▶ _EXERCISE GOAL_: Locate the word "roads" in the data below, then copy every line that holds it.
[Opening RECORDS FOR THE EXERCISE section]
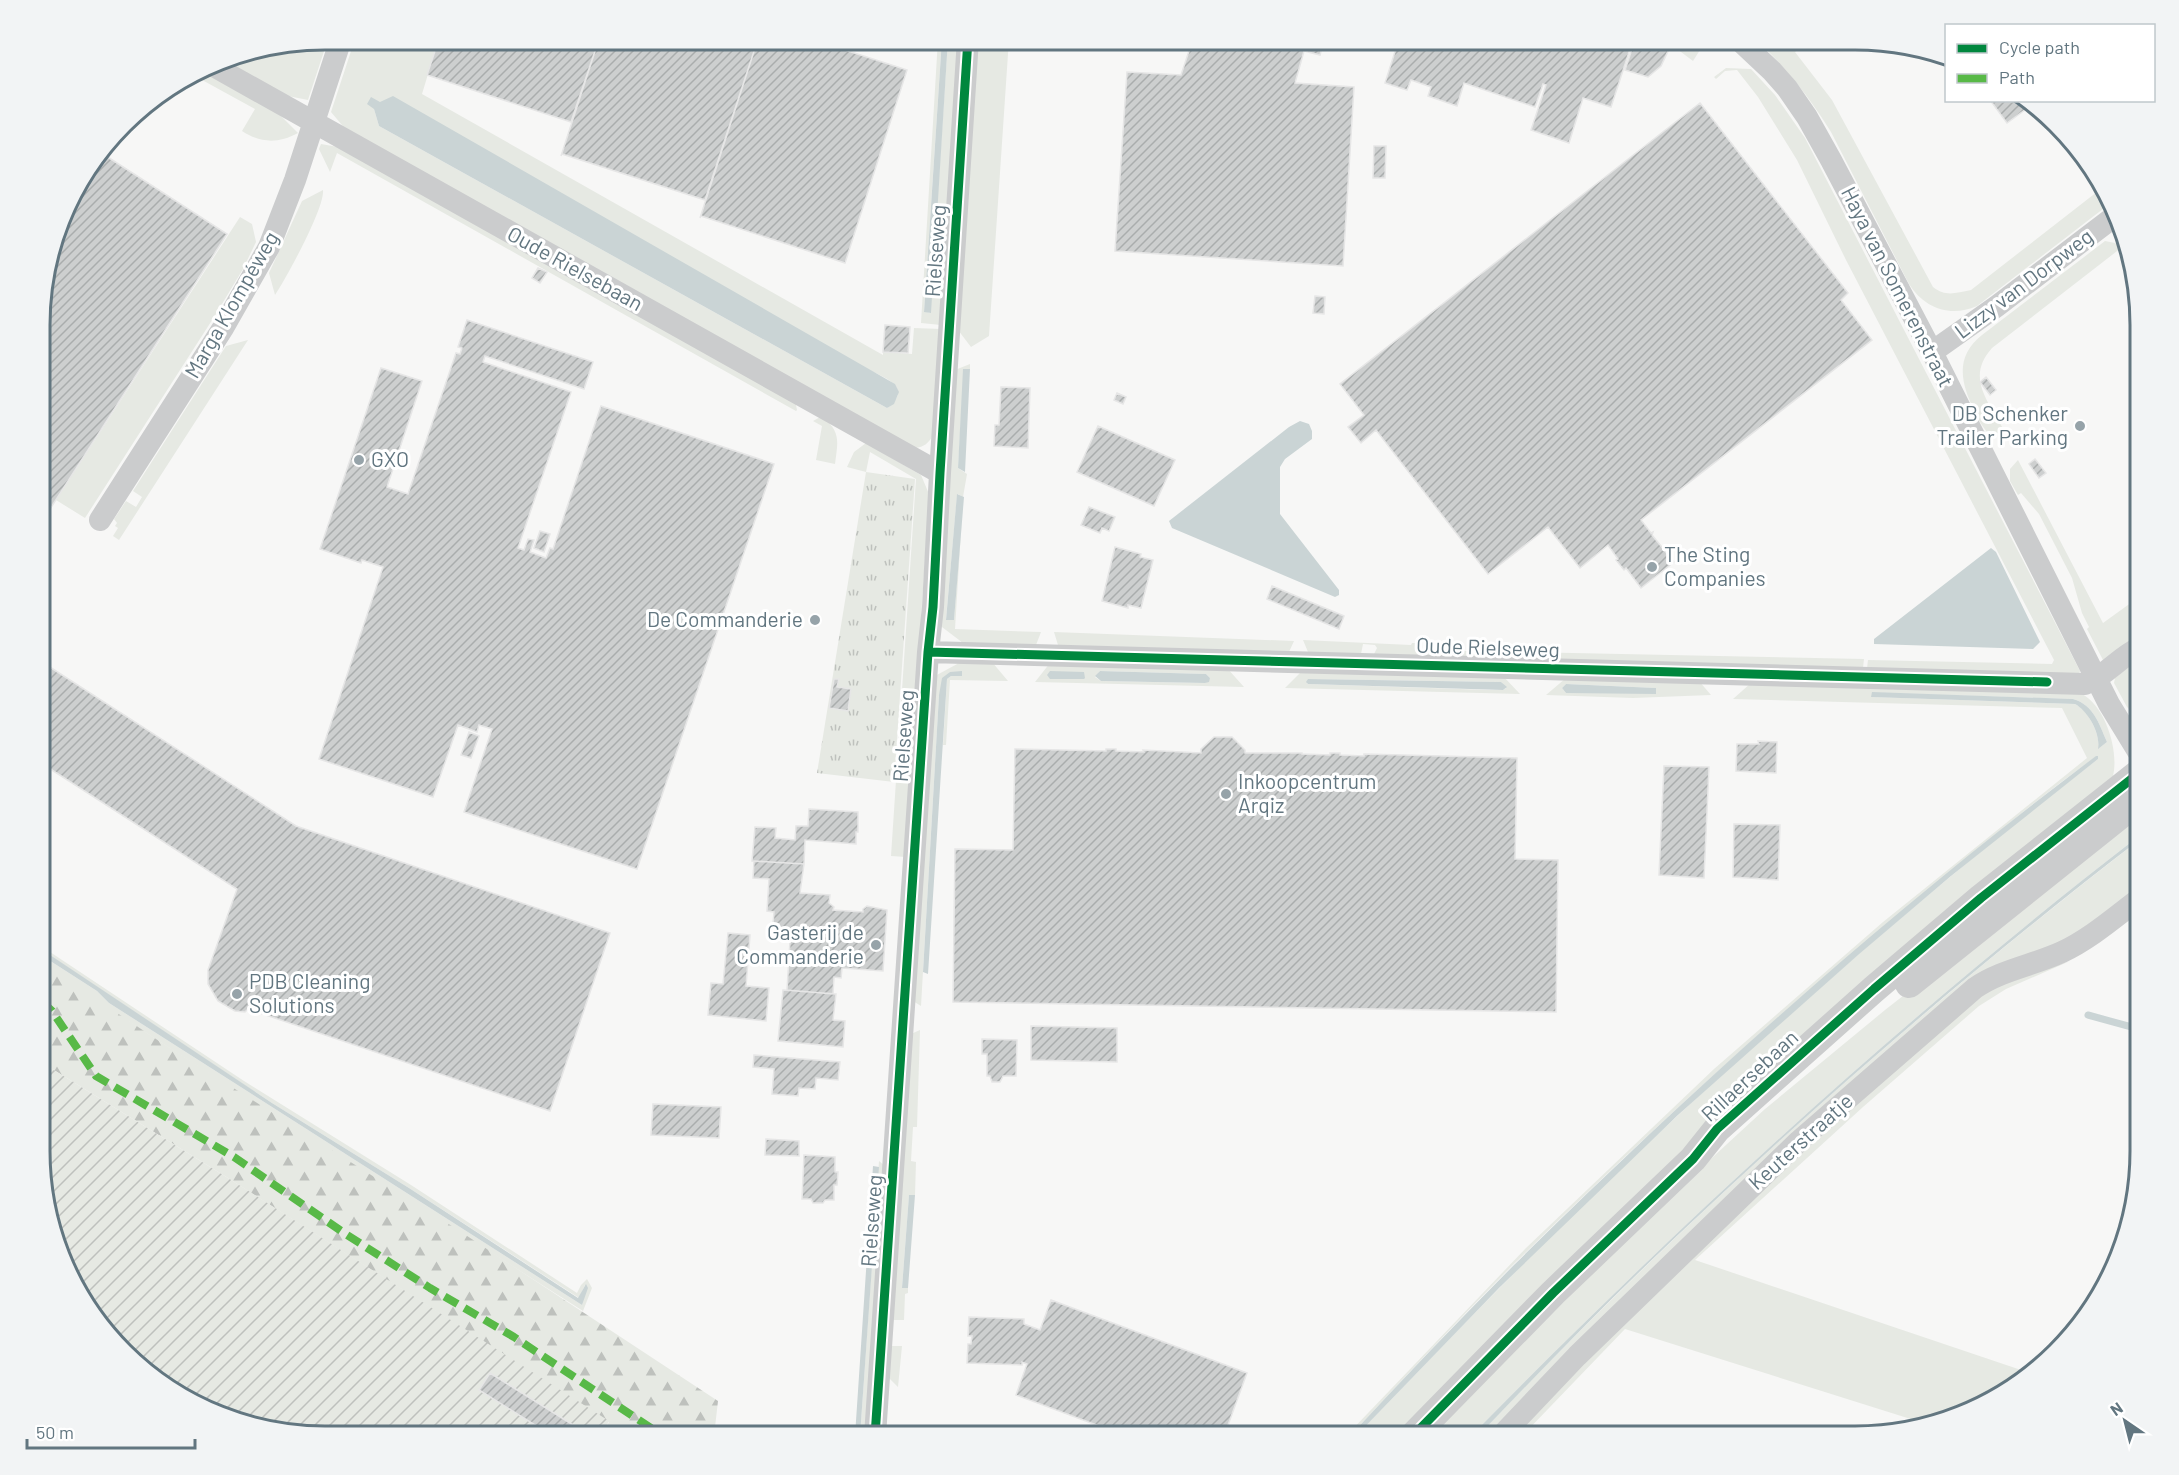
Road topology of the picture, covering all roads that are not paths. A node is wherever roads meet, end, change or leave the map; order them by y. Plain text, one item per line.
[Closing RECORDS FOR THE EXERCISE section]
[Opening RECORDS FOR THE EXERCISE section]
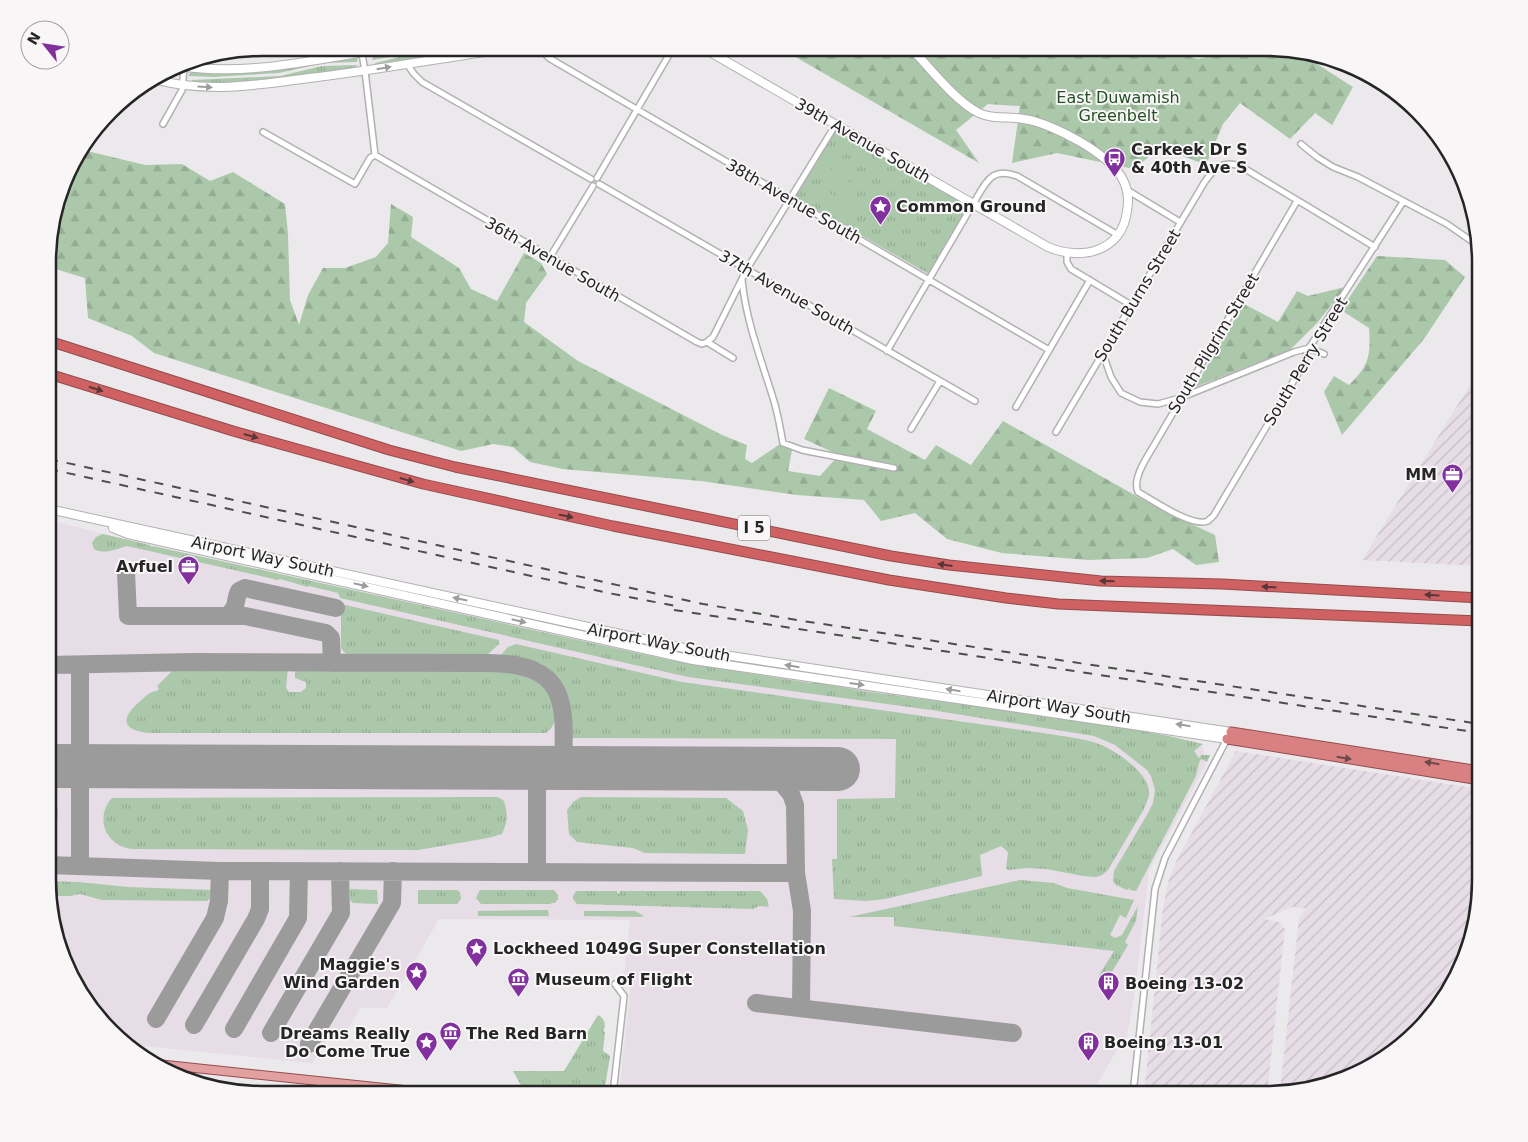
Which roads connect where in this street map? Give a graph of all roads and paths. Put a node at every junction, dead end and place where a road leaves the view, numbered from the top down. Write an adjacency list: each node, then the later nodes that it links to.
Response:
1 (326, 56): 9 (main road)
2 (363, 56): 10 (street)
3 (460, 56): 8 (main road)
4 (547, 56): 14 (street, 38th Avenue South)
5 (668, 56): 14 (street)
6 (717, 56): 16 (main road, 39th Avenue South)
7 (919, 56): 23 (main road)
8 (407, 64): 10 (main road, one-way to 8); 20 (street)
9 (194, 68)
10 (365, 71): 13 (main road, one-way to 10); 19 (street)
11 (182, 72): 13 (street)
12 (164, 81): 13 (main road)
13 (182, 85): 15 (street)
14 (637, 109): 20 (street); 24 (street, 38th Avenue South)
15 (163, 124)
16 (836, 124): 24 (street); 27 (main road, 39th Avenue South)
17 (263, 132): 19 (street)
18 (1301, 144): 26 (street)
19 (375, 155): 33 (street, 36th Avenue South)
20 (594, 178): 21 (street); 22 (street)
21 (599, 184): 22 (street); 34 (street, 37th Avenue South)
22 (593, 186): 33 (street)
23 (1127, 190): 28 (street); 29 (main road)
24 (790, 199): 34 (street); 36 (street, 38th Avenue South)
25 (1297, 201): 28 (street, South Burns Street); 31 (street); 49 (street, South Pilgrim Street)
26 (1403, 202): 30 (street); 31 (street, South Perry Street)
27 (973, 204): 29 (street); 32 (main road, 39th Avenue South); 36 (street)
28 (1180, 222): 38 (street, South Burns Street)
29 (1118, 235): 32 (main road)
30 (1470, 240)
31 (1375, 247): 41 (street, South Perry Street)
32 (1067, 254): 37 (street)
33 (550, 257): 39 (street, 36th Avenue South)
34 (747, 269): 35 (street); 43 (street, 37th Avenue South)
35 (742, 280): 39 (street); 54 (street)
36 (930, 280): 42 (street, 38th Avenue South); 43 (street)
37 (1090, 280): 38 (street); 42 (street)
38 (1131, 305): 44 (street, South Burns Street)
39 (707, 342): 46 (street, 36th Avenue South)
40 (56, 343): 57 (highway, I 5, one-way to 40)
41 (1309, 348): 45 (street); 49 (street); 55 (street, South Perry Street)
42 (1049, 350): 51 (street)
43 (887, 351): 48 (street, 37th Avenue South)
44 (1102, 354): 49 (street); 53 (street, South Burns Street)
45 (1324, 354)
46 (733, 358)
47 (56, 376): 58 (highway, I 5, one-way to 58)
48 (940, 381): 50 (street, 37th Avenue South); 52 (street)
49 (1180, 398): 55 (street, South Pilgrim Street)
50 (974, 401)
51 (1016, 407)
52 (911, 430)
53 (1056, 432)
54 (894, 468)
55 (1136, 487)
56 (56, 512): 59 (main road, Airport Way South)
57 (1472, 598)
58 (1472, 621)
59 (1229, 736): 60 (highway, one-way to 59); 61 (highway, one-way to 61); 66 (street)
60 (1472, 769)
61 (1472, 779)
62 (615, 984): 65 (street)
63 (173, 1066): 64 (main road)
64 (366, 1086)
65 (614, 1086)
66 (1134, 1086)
[Closing RECORDS FOR THE EXERCISE section]
▶ _FINAL ANSWER_:
Road topology of the picture, covering all roads that are not paths. A node is wherever roads meet, end, change or leave the map; order them by y. Plain text, one item per line.
Which roads connect where in this street map? Give a graph of all roads and paths. Put a node at every junction, dead end and place where a road leaves the view, numbered from the top down. Write an adjacency list: each node, then the later nodes that it links to.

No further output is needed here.